A la hora de su presentación, es probable que el disco –publicado a fines de abril y rodado en distintos escenarios del país– ya no esté sino en los límites de su materialidad, en la foto que entre el grito y la carcajada encabeza la gráfica, en los nombres que contribuyeron a hacerlo, en la música que en su idea quedó detenida en el redondel. Posiblemente el disco ya sea otro y su presentación, en todo caso, refleje una manera particular y arriesgada de hacer música, un modo de abordar un repertorio, a favor del tiempo. Debe pasar con todos los discos, pero en el caso de una intérprete como Liliana Herrero ese devenir inevitable se acelera para hacer de la inestabilidad de lo posible una obra sobre la obra. “A medida que tocamos este repertorio el trío adquiere una fluidez interesante y aparecen nuevas cosas”, comenta Herrero a PáginaI12. “Por ejemplo, los chicos intervienen más con las voces y eso me crea un espacio distinto, la posibilidad de hacer otras cosas, cantar de otra manera, distinguir cada intención. Me entusiasma la intensidad que va ganando cada día y cada concierto.”

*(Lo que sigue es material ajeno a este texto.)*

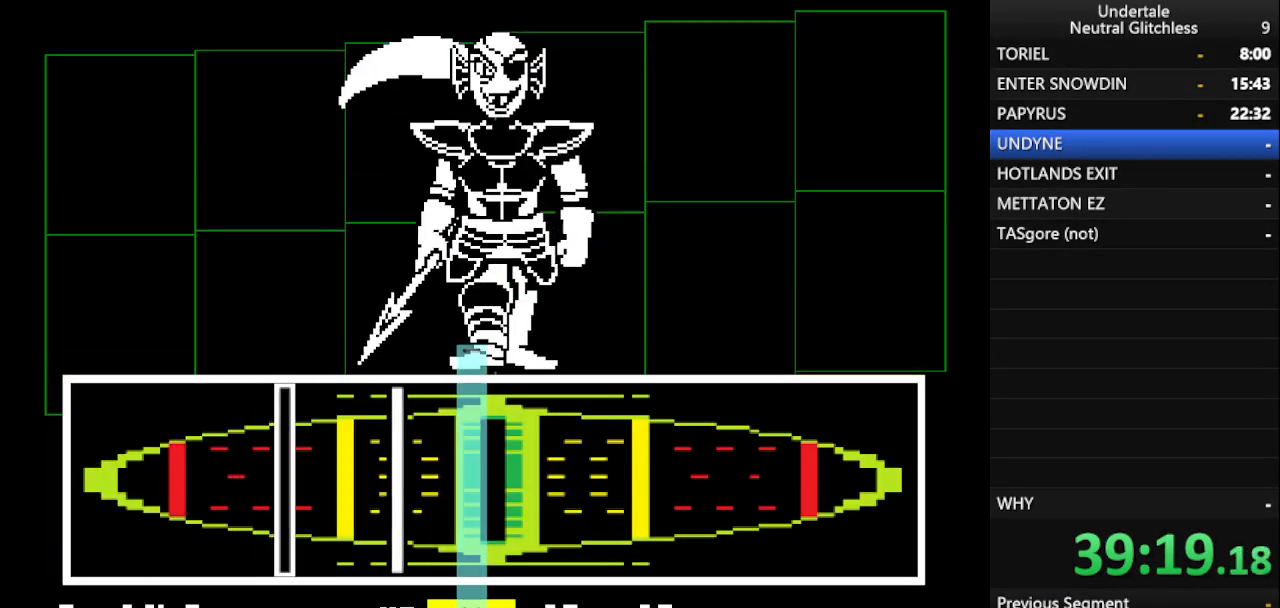
{"keys": ["return"], "events": [[267, "return", "down"], [350, "return", "up"], [500, "return", "down"]]}
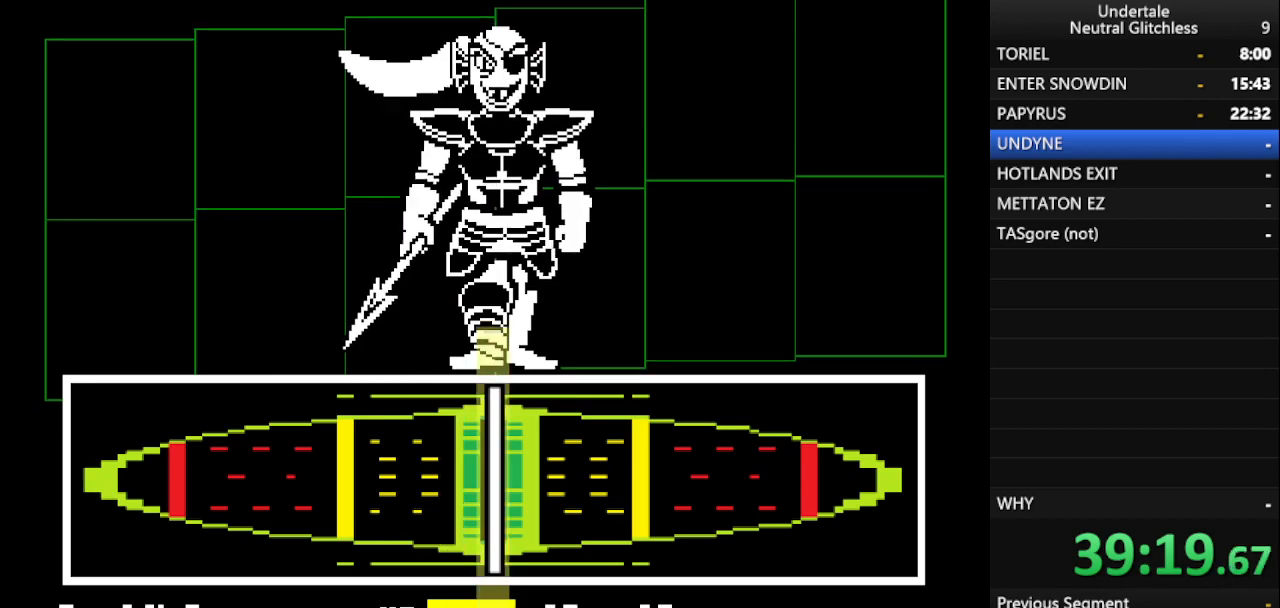
{"keys": [], "events": [[83, "return", "up"]]}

Herrero cuenta que Igual a mi corazón podría haberse llamado Lengua, “por el caos que la lengua misma representa”. Pero casi coincidió con el lanzamiento de una recopilación de Caetano Veloso que lleva ese nombre; la aparición de La lengua popular, de Andrés Calamaro, también la disuadió de contribuir a las cacofonías de las bateas de las disquerías. “Entonces resolví trasladar ese caos al término ‘corazón’, porque como dice Horacio González en las notas del disco, en el corazón que está en el límite de infinitas lenguas, se representa ese caos; así como la voz pide esa unidad del cosmos, la lengua esta siempre lista para desdecir esa unidad”, explica la cantante.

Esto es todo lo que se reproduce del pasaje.